======== EXTRACTED TEXT

Return Function Lesson

Below is an example from the ‘Return’ lesson in ‘Functions’. I understand how returning width * height would work but how would ‘let area = width * height’ be expected to print to the console when calling rectangleArea(5, 7) as it’s not associated (as far as I can see) with the variable ‘area’? I know it prints as undefined regardless but I just don’t understand the relevance of this example as it stands.

function rectangleArea(width, height) {
let area = width * height
console.log(rectangleArea(5, 7)) // Prints undefined

In the code example, we defined our function to calculate the area of a width and height parameter. Then rectangleArea() is invoked with the arguments 5 and 7 . But when we went to print the results we got undefined . Did we write our function wrong? No! In fact, the function worked fine, and the computer did calculate the area as 35 , but we didn’t capture it. So how can we do that? With the keyword return !

If you mention a lesson, can you also include the lesson/exercise url? That would be massive help

As i currently read your post, the lesson deliberate has an “incomplete” example, so it can demonstrate the use of return.


Did you also read the next bit:


that is so crucial to grasp the example you mentioned

I did read that and am starting to get a better understanding, I’m very new to programming and have gone over all the lessons numerous times in order to get a better understanding of why and how things work the way they do. I know this is just a sample to get a point/idea across but still don’t understand why the let area = width * height was included since it will print undefined regardless of whether this line is included or not… is it to show that return should be used instead of assigning the calculation to a variable? Maybe I’m just overthinking things.

that is also possible:

return width * height

but with variable is also possible, its just an extra step:

let area = width * height
return area

but as your function grows, having multiple steps in the function before returning a value might be useful :slight_smile:

Ah, I see it now, guess you can teach an old dog new tricks ( just turned 51 :wink: I appreciate you taking the time to go over and explain this to me.

================
======== RECORD SET

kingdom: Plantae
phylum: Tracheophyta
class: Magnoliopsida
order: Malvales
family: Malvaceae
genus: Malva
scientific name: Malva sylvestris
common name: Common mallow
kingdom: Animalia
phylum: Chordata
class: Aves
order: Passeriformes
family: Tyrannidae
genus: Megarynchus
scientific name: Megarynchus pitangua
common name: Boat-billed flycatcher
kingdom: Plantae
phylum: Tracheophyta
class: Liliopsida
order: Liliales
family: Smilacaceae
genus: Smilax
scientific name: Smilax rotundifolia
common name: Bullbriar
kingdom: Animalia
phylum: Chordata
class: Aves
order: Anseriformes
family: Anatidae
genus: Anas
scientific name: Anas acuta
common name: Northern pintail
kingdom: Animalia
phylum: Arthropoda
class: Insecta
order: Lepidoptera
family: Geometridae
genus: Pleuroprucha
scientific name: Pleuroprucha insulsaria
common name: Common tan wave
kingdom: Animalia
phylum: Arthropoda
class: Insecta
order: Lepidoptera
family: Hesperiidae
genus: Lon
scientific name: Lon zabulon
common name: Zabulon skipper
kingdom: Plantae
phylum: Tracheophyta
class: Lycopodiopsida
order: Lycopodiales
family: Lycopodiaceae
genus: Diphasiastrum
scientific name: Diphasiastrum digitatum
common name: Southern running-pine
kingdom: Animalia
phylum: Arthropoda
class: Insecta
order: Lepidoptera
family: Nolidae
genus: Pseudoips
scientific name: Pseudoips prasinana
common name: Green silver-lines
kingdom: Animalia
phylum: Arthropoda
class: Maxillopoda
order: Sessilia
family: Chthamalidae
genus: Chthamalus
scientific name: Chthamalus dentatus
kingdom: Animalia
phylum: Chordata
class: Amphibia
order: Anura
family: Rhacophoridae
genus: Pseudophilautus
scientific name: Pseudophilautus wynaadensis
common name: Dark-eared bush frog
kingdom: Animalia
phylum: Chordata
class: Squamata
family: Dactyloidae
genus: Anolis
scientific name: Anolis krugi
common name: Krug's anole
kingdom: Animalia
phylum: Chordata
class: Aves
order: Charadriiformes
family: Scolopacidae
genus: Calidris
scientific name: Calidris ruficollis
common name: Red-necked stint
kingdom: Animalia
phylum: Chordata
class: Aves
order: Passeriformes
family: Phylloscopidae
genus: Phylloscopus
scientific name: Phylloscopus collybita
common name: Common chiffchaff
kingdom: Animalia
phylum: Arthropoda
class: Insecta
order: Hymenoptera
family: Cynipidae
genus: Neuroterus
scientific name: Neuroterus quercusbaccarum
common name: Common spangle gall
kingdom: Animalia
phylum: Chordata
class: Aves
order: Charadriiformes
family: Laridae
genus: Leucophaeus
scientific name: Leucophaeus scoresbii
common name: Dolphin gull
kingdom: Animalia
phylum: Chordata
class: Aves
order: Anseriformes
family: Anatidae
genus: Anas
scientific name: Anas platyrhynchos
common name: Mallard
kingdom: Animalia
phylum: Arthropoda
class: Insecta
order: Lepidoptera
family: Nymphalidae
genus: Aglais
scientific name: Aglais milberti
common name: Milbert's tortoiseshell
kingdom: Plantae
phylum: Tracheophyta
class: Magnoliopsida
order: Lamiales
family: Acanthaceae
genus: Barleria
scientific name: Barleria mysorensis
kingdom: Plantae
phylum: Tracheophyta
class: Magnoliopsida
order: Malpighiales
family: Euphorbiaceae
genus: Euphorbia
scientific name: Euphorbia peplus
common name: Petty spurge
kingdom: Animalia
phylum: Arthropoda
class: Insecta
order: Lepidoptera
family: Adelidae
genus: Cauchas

================

THE PROBLEM –
In the forum thread about the return lesson, what area did the computer calculate when rectangleArea() was invoked with the arguments 5 and 7?

SOLUTION TO THIS TASK –
35